Pour une politique républicaine de la mort

La laïcité est un double principe d’égale souveraineté et d’égale soumission des particuliers aux lois humaines. Il n’y a donc que deux possibilités pleinement cohérentes de républicanisation du rite funéraire : la libre mise à disposition de salles pour des adieux privés au défunt, indépendamment de toute considération spirituelle, et l’institutionnalisation d’un rite funéraire républicain obligatoire. Mais celui-ci ne saurait du même coup être exclusif d’une cérémonie privée. En conséquence, tandis que la deuxième solution peut faire débat dans la famille politique émancipatrice, la première mesure fait figure d’impératif laïque indépendamment de la réponse accordée à la deuxième question. Elle va de pair, politiquement, avec la (re)mise en place de pompes funèbres publiques municipales sur tout le territoire, et la prise en charge générale des obsèques des personnes pauvres et isolées par la collectivité.

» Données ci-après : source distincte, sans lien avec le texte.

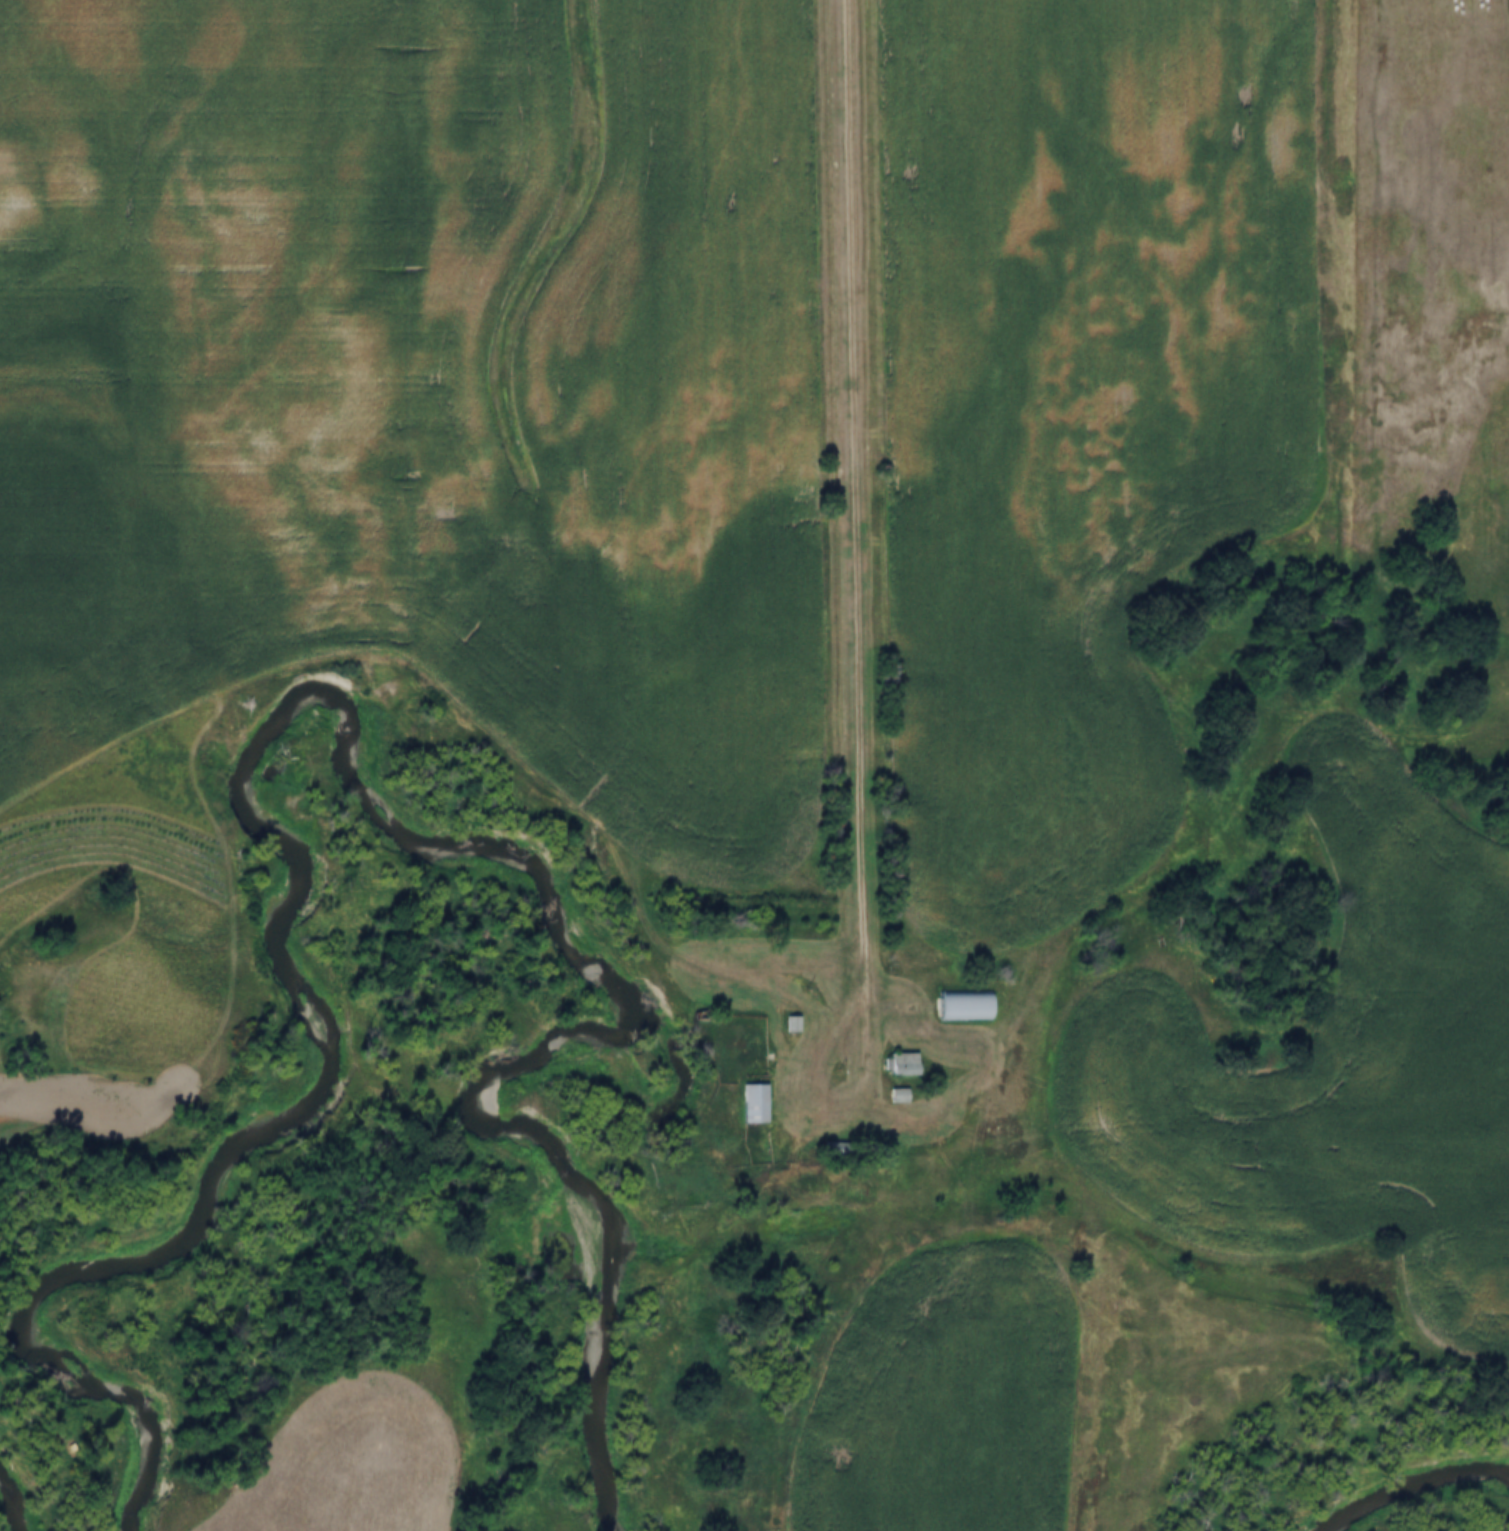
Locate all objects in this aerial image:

Les morts ne votent pas, non. Mais en République, les morts se définissent d’abord comme ayant été des citoyens-résidents, partie prenante de la vie du corps social et politique. La cohésion d’un corps civique se mesure aussi à sa capacité à apporter une réponse collective et solidaire aux problèmes posés par les modalités de l’existence situées aux marges du type traditionnellement privilégié, celui du citoyen-producteur. La naissance et la mort font ici figure de cas-limites, en même temps qu’elles se prêtent mieux que toutes autres circonstances à réaffirmer l’appartenance de chacun à l’histoire universelle de l’humanité. Arracher la naissance et la mort aux marchands de camelote et au règne de l’inégalité est donc un impératif hautement politique. La citoyenneté sociale se construit jusque dans la tombe.